Bob Roubian, who was born in Pasadena, served as a Seabee during the Second World War. In 1955, Roubian and Cliffie Stone wrote a rockabilly song called "The Popcorn Song", proceeds from which helped pay off the restaurant's debts. Roubian died in 2017 and the restaurants are now managed by his son-in-law.

=== Temporary closure ===

In 2019, The Crab Cooker's original location in Newport Beach was demolished after construction of an adjacent condominium complex undermined the restaurant's foundations, causing major structural damage that resulted in the business's insurers declaring the building to be "unsalvageable." The building's owners decided to demolish it and rebuild on the current site. The last day of business in the original building was September 2, 2018. Construction problems delayed rebuilding by more than a year.

In 2021, the new building opened, retaining many of the features and whimsy of the original building, including the iconic fish sign that says, "Don't look up here!".

==Description==
The Crab Cooker restaurant is known for its casual atmosphere. The building's exterior is painted bright red. Inside, the restaurant decoration is a pastiche of unique items including paintings by famous artists, theater chandeliers, pots and pans, a wrought-iron gate, nautical equipment and a giant shark. the restaurant is popular with locals and tourists from around the world. Food is served on paper plates.

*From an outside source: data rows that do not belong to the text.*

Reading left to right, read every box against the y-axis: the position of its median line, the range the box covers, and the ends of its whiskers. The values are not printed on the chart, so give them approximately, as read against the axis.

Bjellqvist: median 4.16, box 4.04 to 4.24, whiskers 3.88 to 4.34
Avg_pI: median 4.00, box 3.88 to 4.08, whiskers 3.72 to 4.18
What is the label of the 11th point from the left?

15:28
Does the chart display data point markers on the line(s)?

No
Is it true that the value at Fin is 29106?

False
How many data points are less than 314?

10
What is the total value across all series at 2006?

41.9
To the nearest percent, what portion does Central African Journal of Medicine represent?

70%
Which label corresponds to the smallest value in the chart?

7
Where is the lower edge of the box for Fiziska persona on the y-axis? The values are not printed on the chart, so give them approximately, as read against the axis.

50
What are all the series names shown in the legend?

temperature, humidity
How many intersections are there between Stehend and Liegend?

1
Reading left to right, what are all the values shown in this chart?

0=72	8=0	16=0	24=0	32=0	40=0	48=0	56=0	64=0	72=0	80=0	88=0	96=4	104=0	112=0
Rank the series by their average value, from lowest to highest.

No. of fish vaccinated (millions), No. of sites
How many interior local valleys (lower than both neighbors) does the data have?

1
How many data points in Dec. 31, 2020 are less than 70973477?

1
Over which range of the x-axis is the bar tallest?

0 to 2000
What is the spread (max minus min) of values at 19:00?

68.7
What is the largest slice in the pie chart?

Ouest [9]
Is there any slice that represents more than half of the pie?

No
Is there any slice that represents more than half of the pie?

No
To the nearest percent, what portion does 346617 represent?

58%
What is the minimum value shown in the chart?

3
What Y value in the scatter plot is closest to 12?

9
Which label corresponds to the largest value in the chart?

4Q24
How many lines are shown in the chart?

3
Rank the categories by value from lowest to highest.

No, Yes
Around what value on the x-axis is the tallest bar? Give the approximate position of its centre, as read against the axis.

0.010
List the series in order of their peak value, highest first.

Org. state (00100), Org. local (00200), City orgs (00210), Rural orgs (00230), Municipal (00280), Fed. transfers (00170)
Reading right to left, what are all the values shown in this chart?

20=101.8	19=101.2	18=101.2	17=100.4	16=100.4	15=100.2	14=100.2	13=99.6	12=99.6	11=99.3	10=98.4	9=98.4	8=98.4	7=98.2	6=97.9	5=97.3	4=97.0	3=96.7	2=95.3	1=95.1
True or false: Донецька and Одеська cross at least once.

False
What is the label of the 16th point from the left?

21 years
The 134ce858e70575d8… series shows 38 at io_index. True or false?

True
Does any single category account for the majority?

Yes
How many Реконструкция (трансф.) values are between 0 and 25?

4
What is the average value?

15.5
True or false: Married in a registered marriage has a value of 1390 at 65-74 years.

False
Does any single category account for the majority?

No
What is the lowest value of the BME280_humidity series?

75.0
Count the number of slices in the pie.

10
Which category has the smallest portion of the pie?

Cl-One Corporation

It is common to see patrons waiting in lines in the street; these lines once elevated The Crab Cooker to national headlines when advance staff for President Richard Nixon asked Roubian to allow Nixon to be seated for dinner. Roubian informed them the president would have to wait along with rest of the people, as would any president.

==In popular culture==
In the television show The O.C., the restaurant dubbed the "Crab Shack" is The Crab Cooker. but, in one episode, Julie Cooper (Melinda Clarke) refers to the restaurant by its real-life name.